藤原京「長谷田土壇」の理論考古学 (二)

 〝もうひとつの藤原宮〟の可能性を持つ「長谷田土壇」(橿原市醍醐)ですが、長谷田土壇説を提起した喜田貞吉の根拠や論理性は優れたものです。喜田の長谷田土壇説について、木下正史さんは著書『藤原京』(注①)で次のように紹介しています。

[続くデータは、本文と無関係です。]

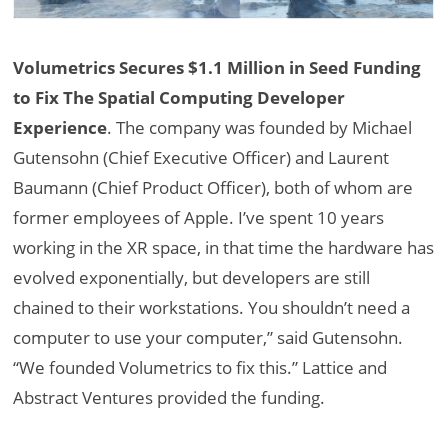
Volumetrics Secures $1.1 Million in Seed Funding
to Fix The Spatial Computing Developer
Experience
. The company was founded by Michael
Gutensohn (Chief Executive Officer) and Laurent
Baumann (Chief Product Officer), both of whom are
former employees of Apple. I’ve spent 10 years
working in the XR space, in that time the hardware has
evolved exponentially, but developers are still
chained to their workstations. You shouldn’t need a
computer to use your computer,” said Gutensohn.
“We founded Volumetrics to fix this.” Lattice and
Abstract Ventures provided the funding.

〝一九一三(大正二)年、喜田は藤原宮と京に関する優れた問題意識と理論を背景に斬新な新説を打ち出す。まず大宝令職員令にみえる左・右両京職の下に「坊令」一二人を置く、という規定に注目する。坊令は四坊ごとに一人置く規定だから、藤原京は南北一二単位、東西は朱雀大路を中心に左右両京をそれぞれ四単位に分割する碁盤目状の街区からなっており、その「坊」の一単位は令大尺の七五〇尺(約二六五メートル)になるはずだ、と考えた。(中略)
大宮土壇を中心として、南北一二条、左右京各四坊の京の範囲を現地に当てはめると、左京のかなりの部分が香具山などの丘陵地にかかってしまう。喜田は、藤原京=大宮土壇説は不都合だと考え、『扶桑略記』などが記す「鷺巣坂」に注目する(注②)。(中略)式内社鷺巣神社は、畝傍・香具山両山のほぼ中央にあり、ここに朱雀大路が通っていたのではないか。神社の北にある小字「門の脇」は朱雀門に関わる地名だろう。鷺巣神社の真北約一キロ、醍醐町集落の西はずれの小字「長谷田」に、周囲約一八メートル、高さ約一・五メートルの土壇がある。古瓦が出土し、近くで礎石も発見されている。「長谷田土壇」は藤原宮の建物跡で、大宮土壇は記録に残っていない寺院跡とみるべきだろう。〟『藤原京』14~16頁

 このように喜田の長谷田土壇説を説明し、木下さんは次のように絶賛します。

 〝喜田説は、地形や地名、古代の道路、文献史料などを綿密に、また多角的に検討し、それらを総合して打ち出した説得力ある論考であった。(中略)藤原京の構造復元に果たした意義は大きく、今なお光彩を放つ研究成果である。〟『藤原京』18頁

 わたしもこの見解に賛成です。そしてこの喜田の長谷田土壇説の再評価をうながす発見がありました。それは大宮土壇の藤原宮下層から出土した「先行条坊」です。この発見は、決着を見たはずの「藤原宮」所在地論争の新たな出発点となりました。(つづく)

(注)
①木下正史『藤原京 よみがえる日本最初の都城』中公新書、2003年。
②『扶桑略記』や『釈日本紀』によると、藤原宮は「鷺巣坂」の北にあると記されている。